Today, a tall statue of Juan Cabrillo stands overlooking San Diego Bay which is the landmark icon of Cabrillo National Monument, a national park. A model of Cabrillo's flagship, the San Salvador, is on display inside the Age of Exploration Exhibit Room near the Visitor Center which presents the film "In Search of Cabrillo." An exhibit hall depicts the life and times of Juan Rodriquez Cabrillo. Ranger-led programs about Cabrillo are usually available on weekends and on many weekdays during summer months.
Things To Do At Cabrillo National MonumentThe views from the monument are reason enough to visit Cabrillo. But there is plenty of other things to enjoy. Start at the park's Visitor Center where the "Age of Exploration" exhibit, films and guided-programs delve into the history of Cabrillo. Explore the Old Point Loma Lighthouse which has been restored to its original 1880s appearance.
San Diego has a long and rich military history. Because Point Loma forms a natural protective barrier to San Diego Bay, it played a pivotal role in defending the city. Much of the defense systems built here during World War II still remain. You’ll find numerous bunkers and various military stations here. Be sure to visit the Historic Military Building where the "They Stood Watch Exhibit" shows you the military history of Fort Rosecrans.
The Bayside Trail near the lighthouse runs through coastal sage scrub and offers fantastic views of San Diego Bay and the city skyline. Hiking the Bayside Trail takes you through unique and beautiful habitat. This is a two mile, self-guided walk.
If you are a bird-watching enthusiast, there are over 200 species of birds that can be seen in and around the area. The winter months is when the gray whales migrate in the ocean waters near the Point Loma shore. There is a Whale Overlook just south of the lighthouse. Or you can explore the Tide Pools on the west side of the park. When low tide comes and the sea recedes, it will reveal reveals starfish, sea urchins, crabs, mussels, anemones and other tide pool creatures. For tide updates, call the park at 619-557-5450.
Views From Cabrillo National Park
Directions To Cabrillo National MonumentFrom Downtown San Diego including the Gaslamp. Take Harbor Drive north past the airport. Turn left onto Rosecrans Street. Turn right onto Canon Street. Turn left onto Catalina Boulevard (Cabrillo Memorial Drive). Follow Catalina to its end.

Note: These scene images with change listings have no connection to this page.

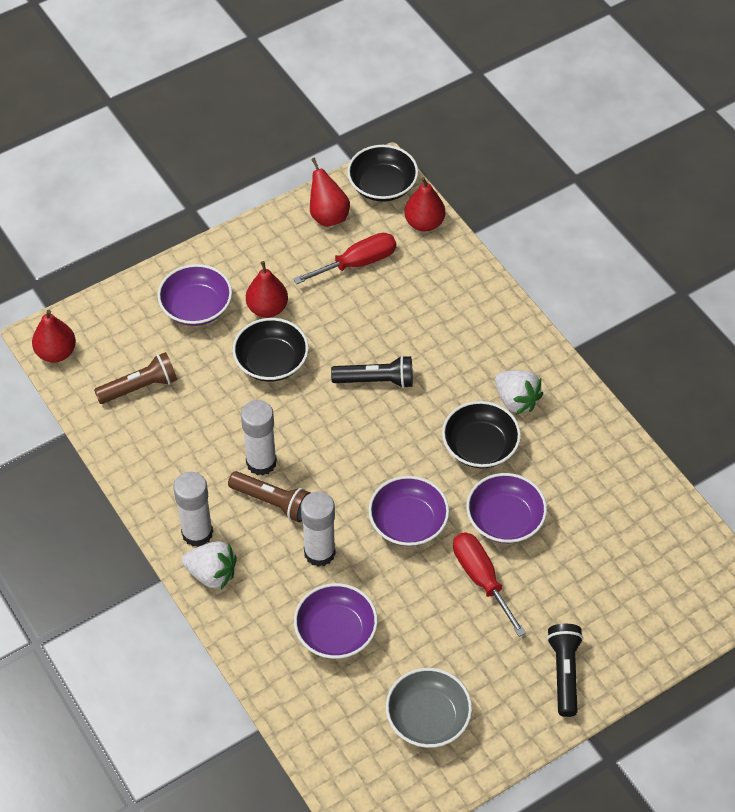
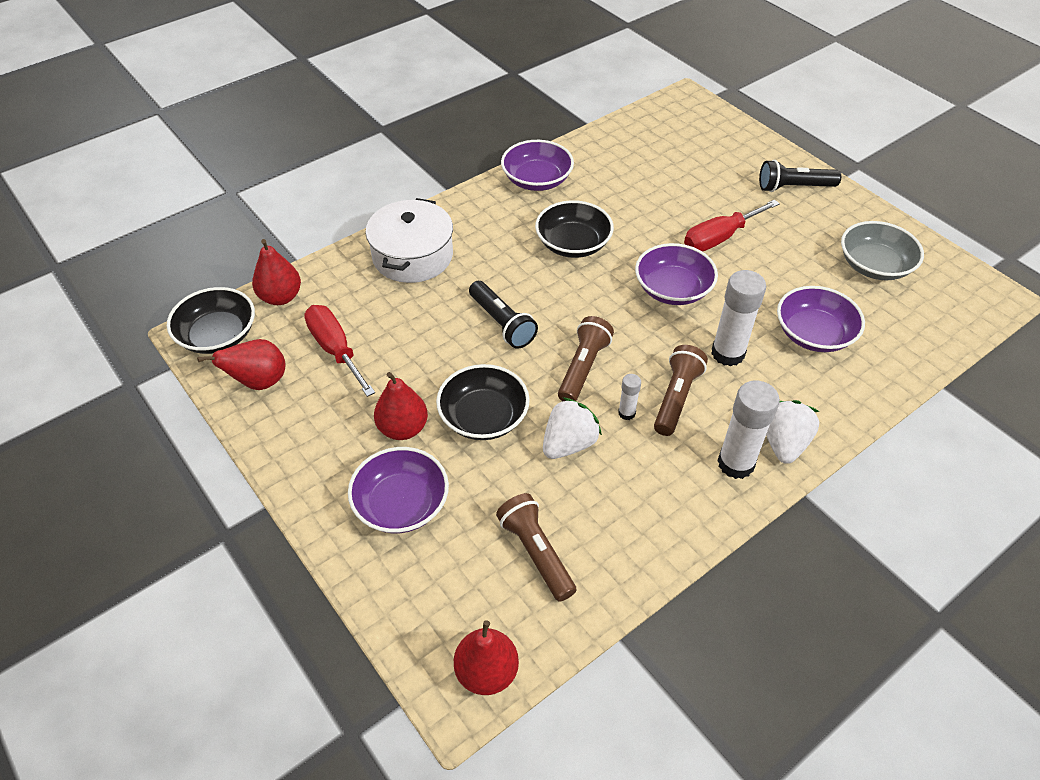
camera: 95 degrees left, 5 degrees down
white glue stick [241,400,277,476] -> white glue stick [618,374,641,420], size x0.49
black flashlight [331,355,413,388] -> black flashlight turned 150 degrees clockwise [469,281,538,349]
purple bowl [466,473,547,543] -> purple bowl moved to [501,140,574,191]
white strawberry [495,370,543,415] -> white strawberry moved to [543,397,602,459]
none -> white pot [365,198,453,283]
none -> brown flashlight [558,316,614,401]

From Interstate 5 Northbound. Exit at Hawthorne/Airport. Follow the road to the left under the freeway towards the bay. Turn right onto Harbor Drive. Take Harbor Drive past the airport. Turn left on Rosecrans. Turn right onto Canon Street. Turn left onto Catalina Boulevard (Cabrillo Memorial Drive). Continue on Catalina until it ends.

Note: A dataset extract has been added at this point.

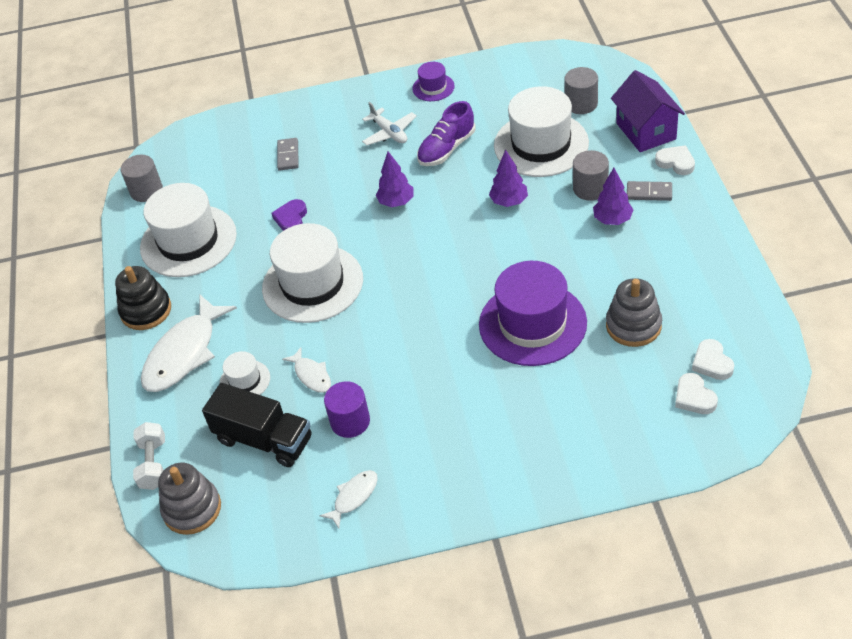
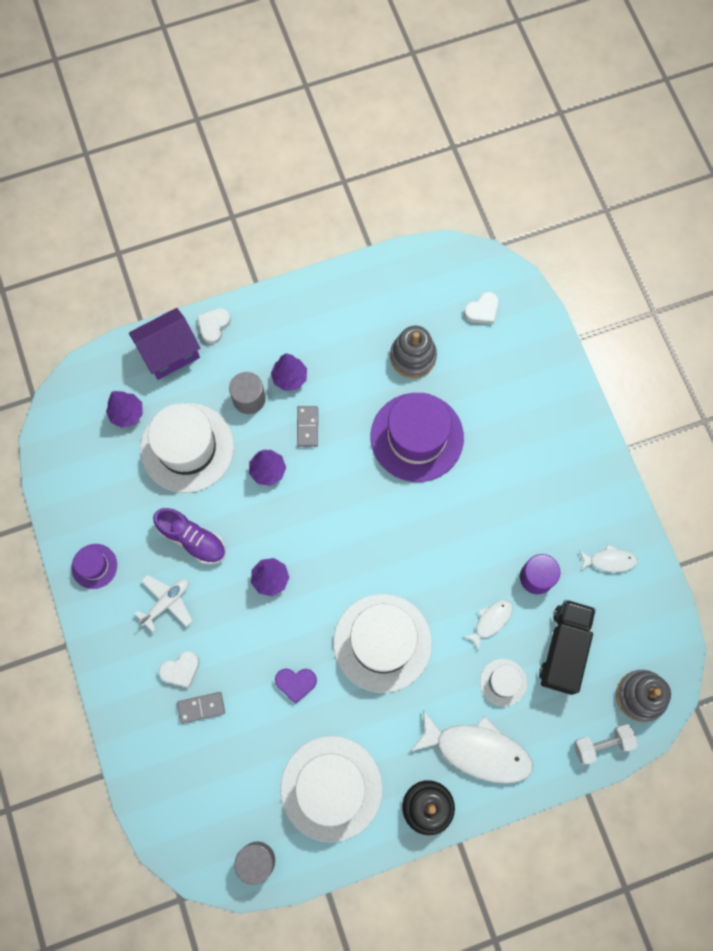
camera: 105 degrees left, 25 degrees up
white fish [319,470,378,529] -> white fish turned 150 degrees clockwise [580,544,638,573]
grey cylinder [564,67,598,114] -> purple tree [106,391,143,428]
grey domino [627,181,672,201] -> grey domino moved to [297,406,318,447]
white heart [692,339,734,380] -> white heart moved to [158,651,199,688]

From Interstate 5 Southbound. Exit at Rosecrans/Highway 209. Continue on Rosecrans into Point Loma. Turn right onto Canon Street. Turn left onto Catalina Boulevard (Cabrillo Memorial Drive). Continue on Catalina until it ends.

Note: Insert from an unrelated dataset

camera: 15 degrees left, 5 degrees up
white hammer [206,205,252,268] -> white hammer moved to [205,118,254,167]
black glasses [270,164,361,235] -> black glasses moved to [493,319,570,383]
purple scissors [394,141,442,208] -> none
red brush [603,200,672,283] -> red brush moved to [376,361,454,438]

From Interstate 8 Westbound. Exit at Rosecrans/Highway 209. Continue on Rosecrans Street into Point Loma. Turn right onto Canon Street. Turn left onto Catalina Boulevard (Cabrillo Memorial Drive. Continue on Catalina until it ends.
Public Transportation. The San Diego Metropolitan Transit System provides hourly stops at the Cabrillo National Monument Visitor Center. See its website for schedules and route numbers.